I have made banana cake, but it tends to be dense, heavy, and not exactly what I was looking for on a warm summer day. Unfortunately, as I thought about bananas the usual list played through my head ---bread, muffins, pancakes, cakes, banana fosters, and then it hit me Banana Whoopie Pies! 

Whoopie Pies would allow for individual servings and simply smaller portions. Not to mention, I love how this dessert is so moist and delicate. A Banana Whoopie Pie paired with a cream cheese based filling was now my goal. After searching the kitchen for available ingredients, the following was the end result...and may I add, they were simply delicious!

Ingredients:


2 cups all purpose flour
1/2 teaspoon baking soda
1/2 teaspoon baking powder
1/2 teaspoon salt
1/2 teaspoon of cinnamon (prefer Penzey's Spices)
1/8 teaspoon of nutmeg (prefer Penzey's Spices)
1 cup mashed banana (2 medium extra-ripe bananas)
1/2 cup room temperature unsalted butter (leave overnight on the counter if possible)
1/2 cup granulated sugar
1/2 cup light brown sugar, tightly packed
1 extra large egg
2 teaspoons good vanilla
16 ounces cream cheese, room temperature
2 cups confectioners sugar
2 tablespoons milk


Directions:


1. Preheat oven to 350 degrees. Line baking sheet with parchment paper. 


2. Sift together flour, baking powder, baking soda, salt, cinnamon, and nutmeg in a medium sized bowl. Set aside.

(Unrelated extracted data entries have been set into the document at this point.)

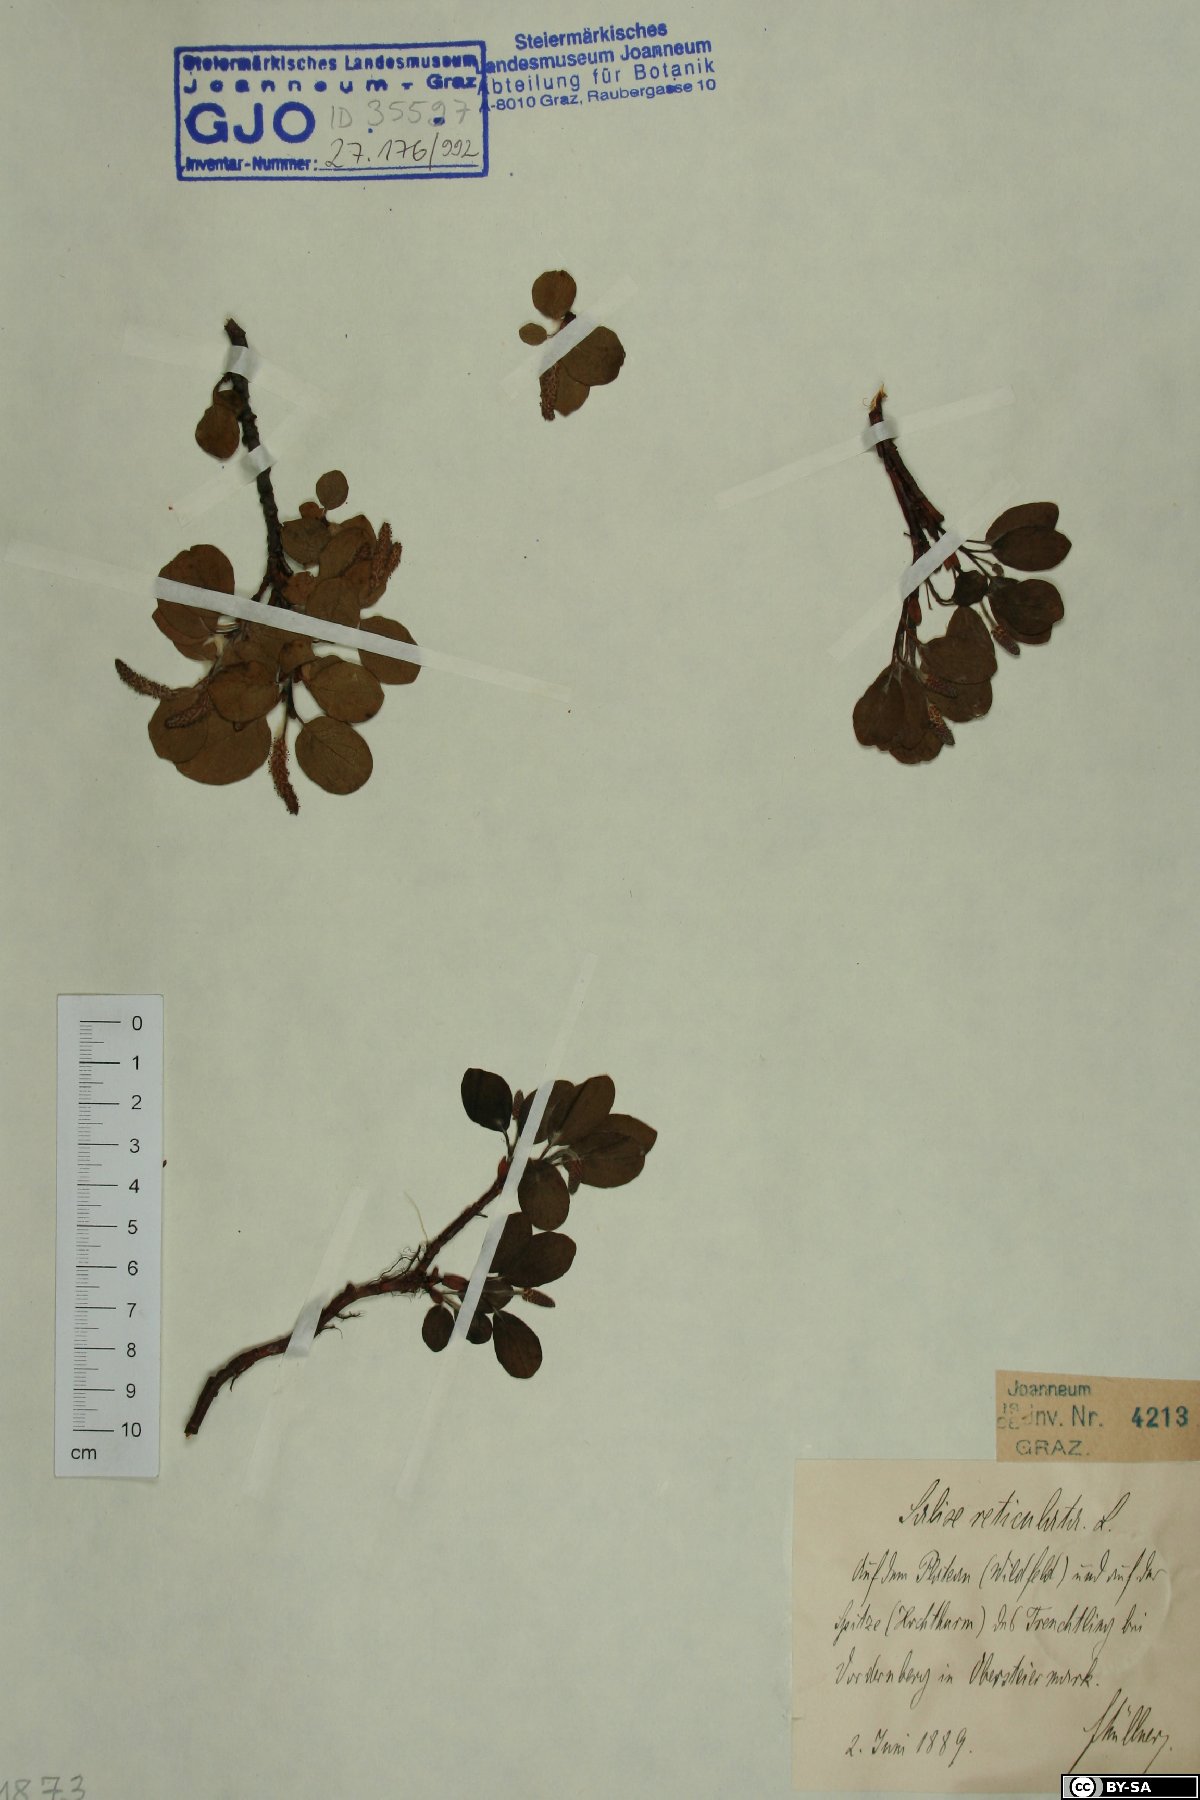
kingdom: Plantae
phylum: Tracheophyta
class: Magnoliopsida
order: Malpighiales
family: Salicaceae
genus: Salix
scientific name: Salix reticulata
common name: Net-leaved willow
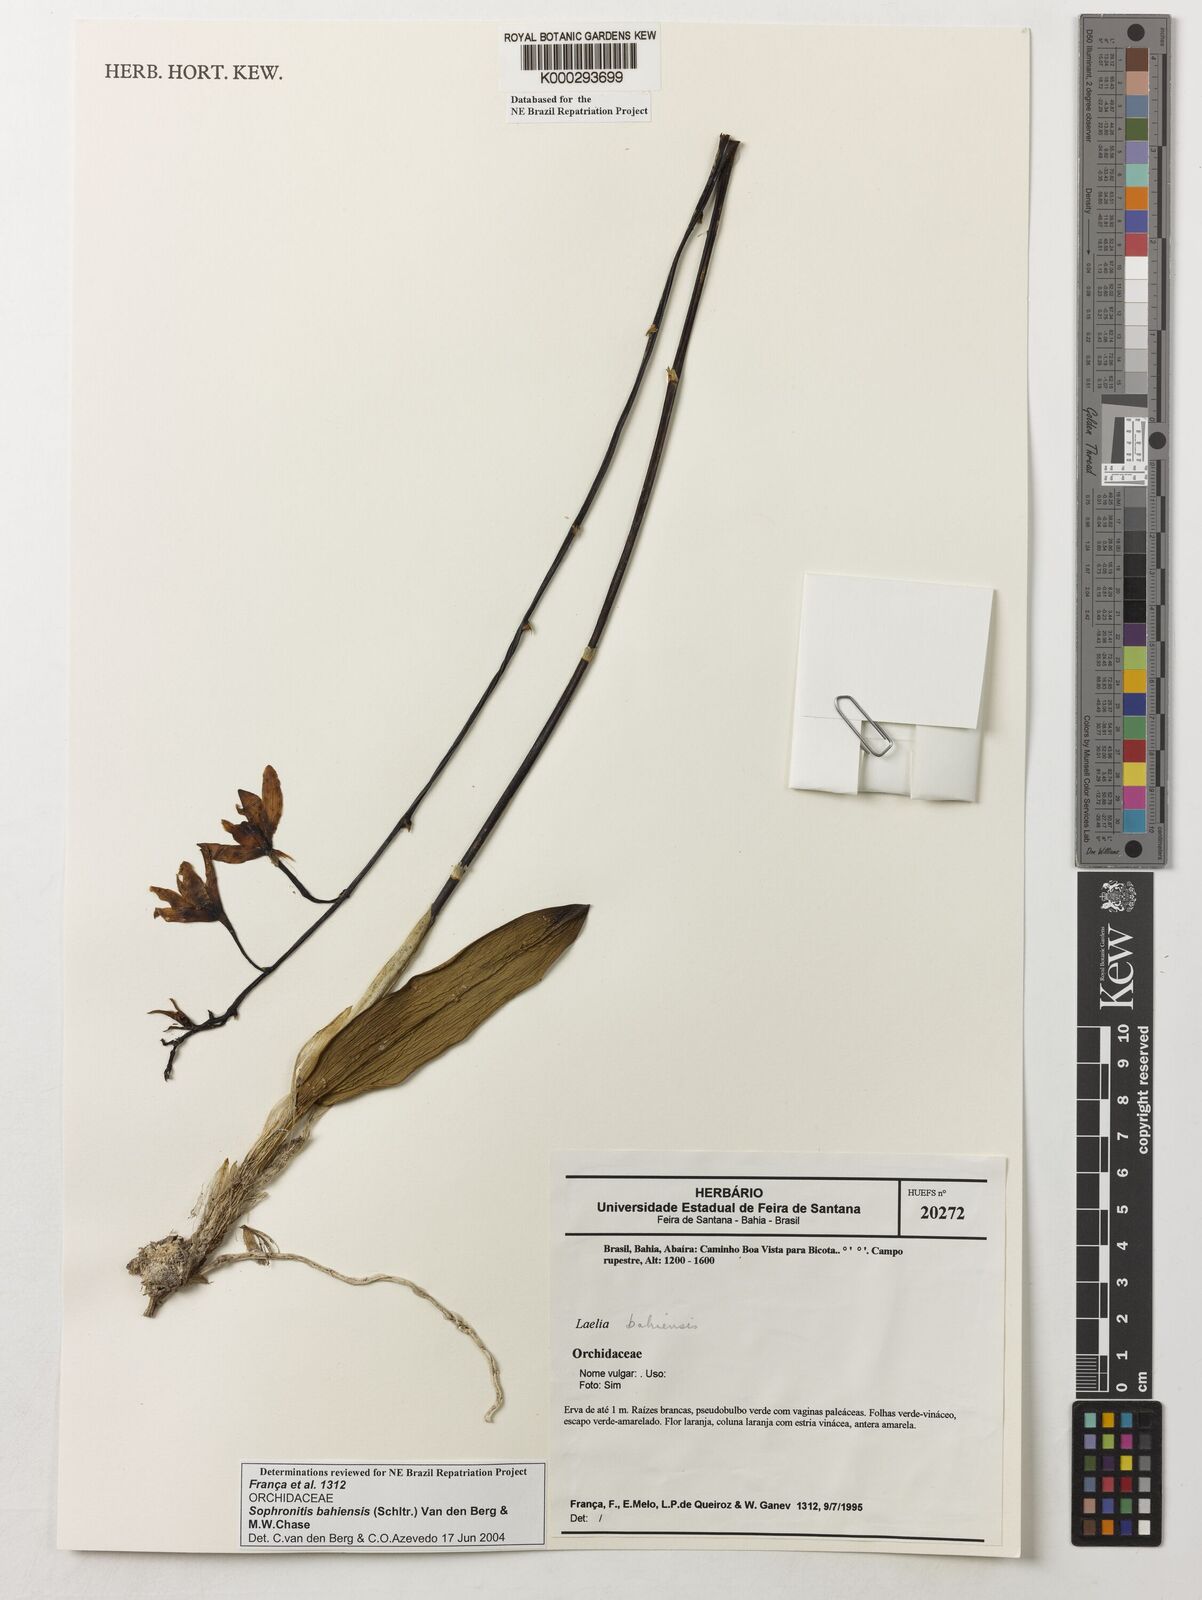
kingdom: Plantae
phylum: Tracheophyta
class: Liliopsida
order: Asparagales
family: Orchidaceae
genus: Cattleya
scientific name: Cattleya luetzelburgii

3. Place bananas in a separate small bowl and mash until it reaches a creamy consistency.


Banana Mixture


4. In a separate large bowl using an electric mixer with paddle attachment, combine butter, sugar, and brown sugar until thoroughly mixed.


5. Next add egg and vanilla to the wet mixture. 


6. Then, add banana and dry mixture, starting with the dry mixture in three alternative additions just until combined.


Finished Batter


7. Place batter into a pastry bag or if you do not have a pastry bag you can always cut the tip of a gallon Ziploc bag and use as you would a pastry bag. Slowly pipe approximately 1-1 1/2 inch rounds onto prepared baking sheet. 




8. Place in the preheated oven. Bake for 9-11 minutes, until the edges are just golden brown. Batter will spread significantly. Cool on a wire rack until room temperature. 


9. While the Whoopie Pies are baking combine cream cheese, confectioners sugar, and milk to make filling. Place this is a pastry bag or Ziploc bag in order to pipe onto Pie.


10. After cooling, pipe filling onto a Whoopie Pie. Then place another gently on-top to complete.